Vanderbilt Men’s Basketball head coach Mark Byington — entering his first year at the helm of the program — took center stage this week to address the media at SEC Tipoff ‘25. The 2023-24 season marked a tumultuous one for the Commodores, who finished 13th in the SEC and failed to eclipse 10 wins (9-23) for the first time since 2020-21. The season resulted in all sorts of change on West End, as head coach Jerry Stackhouse was fired and nine players transferred out.
Enter Byington, the former head coach of James Madison University, who led the Dukes to a 32-4 record and a second-round NCAA Tournament appearance in the 2023-24 season. The jump from the Sun Belt Conference to the SEC is a steep one, but Byington won’t shy away from the challenge.
“The reason I’m at Vanderbilt and in this league is because it’s the best. There’s challenges and it [has] the best coaches [and] environments, and I want to be a part of that,” Byington said. “Right now we’re trying to build Vanderbilt [into] one of the better teams in the SEC and also the country. We know it’s a work in progress, but it’s something we’re excited about.”
Byington knows that the SEC — full of teams boasting highly-touted prospects and top players in all of college basketball — won’t be the only hardship his team will face.
“It’s a challenge when you’ve got to replace an entire roster. They’ve got to learn not only my system and my style; they’ve got to learn each other,” Byington said. “There’s a lot [that goes] into that. We’re better [now] than we were last week, [and] we’re better than we were two weeks [ago]. We’ll keep getting better along the way, and that’s why we don’t have to be at our best right now. Our goal is to keep getting better.”
Point guard AJ Hoggard, who was in Birmingham, Alabama, with Byington, offered some of his insight on the process of getting to know a brand-new team.
“It was a big adjustment for all of us,” Hoggard said. “I kind of had to grow in my own way and get to know these guys quicker than normal.
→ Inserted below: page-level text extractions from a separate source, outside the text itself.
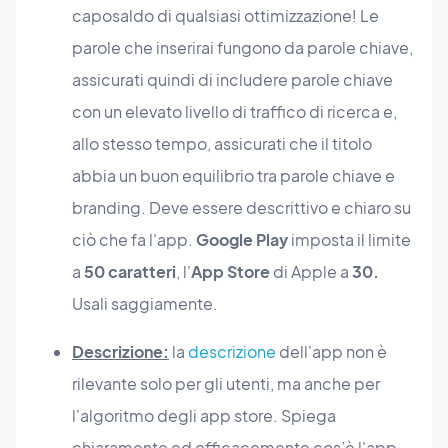
caposaldo di qualsiasi ottimizzazione! Le
parole che inserirai fungono da parole chiave,
assicurati quindi di includere parole chiave
con un elevato livello di traffico di ricerca e,
allo stesso tempo, assicurati che il titolo
abbia un buon equilibrio tra parole chiave e
branding. Deve essere descrittivo e chiaro su
ciò che fa l'app.
Google Play
imposta il limite
a
50 caratteri
, l'
App Store
di Apple a
30.
Usali saggiamente.
Descrizione:
la
descrizione
dell'app non è
rilevante solo per gli utenti, ma anche per
l'algoritmo degli app store. Spiega
chiaramente ed efficacemente cos’è l'app,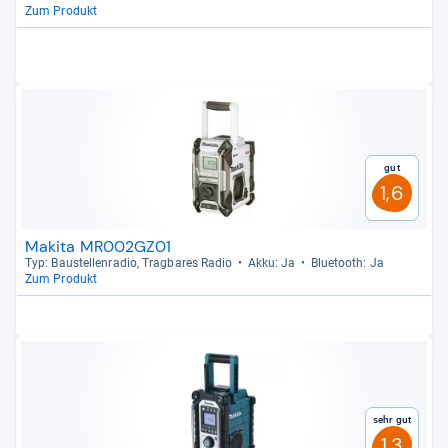
Zum Produkt
Gut
1,6
Makita MR002GZ01
Typ: Bau­stel­len­ra­dio, Trag­ba­res Radio
Akku: Ja
Blue­tooth: Ja
Zum Produkt
Sehr gut
1,3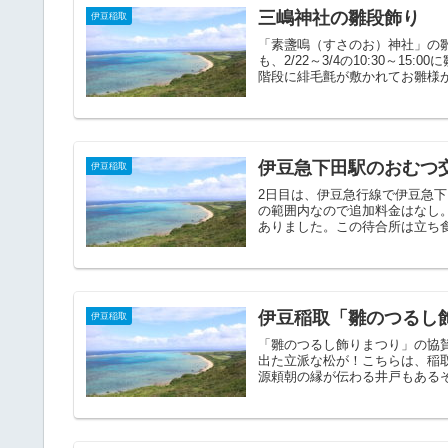
三嶋神社の雛段飾り
伊豆稲取
「素盞嗚（すさのお）神社」の
も、2/22～3/4の10:30～
階段に緋毛氈が敷かれてお雛様が飾
伊豆急下田駅のおむつ
伊豆稲取
2日目は、伊豆急行線で伊豆急下
の範囲内なので追加料金はなし
ありました。この待合所は立ち食
伊豆稲取「雛のつるし
伊豆稲取
「雛のつるし飾りまつり」の協
出た立派な松が！こちらは、稲
源頼朝の縁が伝わる井戸もあるそ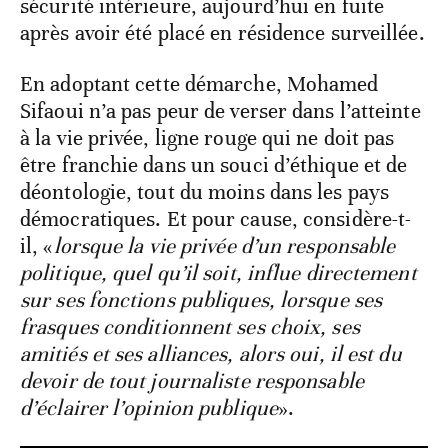
sécurité intérieure, aujourd’hui en fuite
après avoir été placé en résidence surveillée.
En adoptant cette démarche, Mohamed
Sifaoui n’a pas peur de verser dans l’atteinte
à la vie privée, ligne rouge qui ne doit pas
être franchie dans un souci d’éthique et de
déontologie, tout du moins dans les pays
démocratiques. Et pour cause, considère-t-
il, «
lorsque la vie privée d’un responsable
politique, quel qu’il soit, influe directement
sur ses fonctions publiques, lorsque ses
frasques conditionnent ses choix, ses
amitiés et ses alliances, alors oui, il est du
devoir de tout journaliste responsable
d’éclairer l’opinion publique
».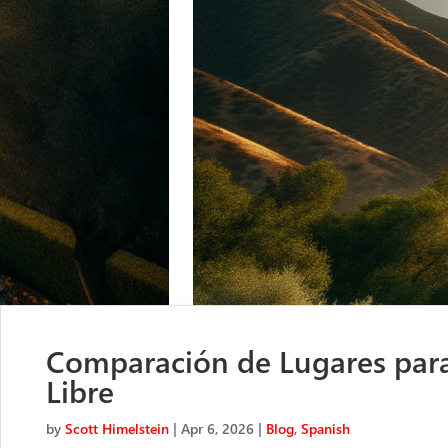
Comparación de Lugares para 
Libre
by
Scott Himelstein
|
Apr 6, 2026
|
Blog
,
Spanish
It was good for all of us to get to understand each other and figure it out as we go.”
This level of change — Vanderbilt brought in 11 transfers to replace the nine it lost — is not unfamiliar territory in the current landscape of college athletics, and Byington knows that, too.
“It’s the nature of college athletics right now. [If] there’s a coaching change, the natural evolution is that guys [will] put their name in the transfer portal,” Byington said. “It did help us on the other end: If we didn’t have the transfer portal, we wouldn’t have a team right now.”
The emergence of the transfer portal, and its increased usage every year, has allowed programs like Vanderbilt to turn around and compete immediately.
“If I brought in a grad transfer and said, ‘Look, we’re going to build for the future,’ that’s unfair to them,” Byington said. “There is going to be a building process, but we’re not afforded that right now. We can’t make excuses right now and say that it’s gonna take time. We’ve got to try to be as good as we possibly can right now.”
The public hasn’t put a lot of faith into Vanderbilt’s program in this first year of Byington’s quasi-rebuild, and neither has the media. In fact, the Commodores were picked to finish dead last in the SEC in the Preseason Media Poll earlier this week. Byington, through all of his experience, won’t let that phase him.
“I just heard on the way down here this morning that we were picked last on the way down this morning,” Byington said. “This is my 12th year as a head coach, and I’ve been picked every single place possible. It’s not normally right, and there’s gonna be a lot of things decided between now and then. It’s not something that we are going to get caught up in.”
Byington also offered some insight into his fast-paced and high-octane offense that he’s picked up through coaching experience and by watching professional basketball, both domestically in the NBA and in international competitions.
“The first thing you’ll notice when you watch my team is the pace,” Byington said. “Right now, we’re probably playing faster than I ever have. At the same time, too, we’re gonna try to take care of the ball, get the right shot, play together [and] play the right way.”
He knows that the Commodores won’t have it easy in one of the country’s premier conferences.
“Everybody’s good. Everybody’s all-in and everybody’s committed,” Byington said. “You can sit here and run from it or you can try to embrace it and try to do the best you can.”
Vanderbilt Men’s Basketball will tip its season off in just over two weeks when it takes on the University of Maryland Eastern Shore on Nov. 4 at 7 p.m. CST.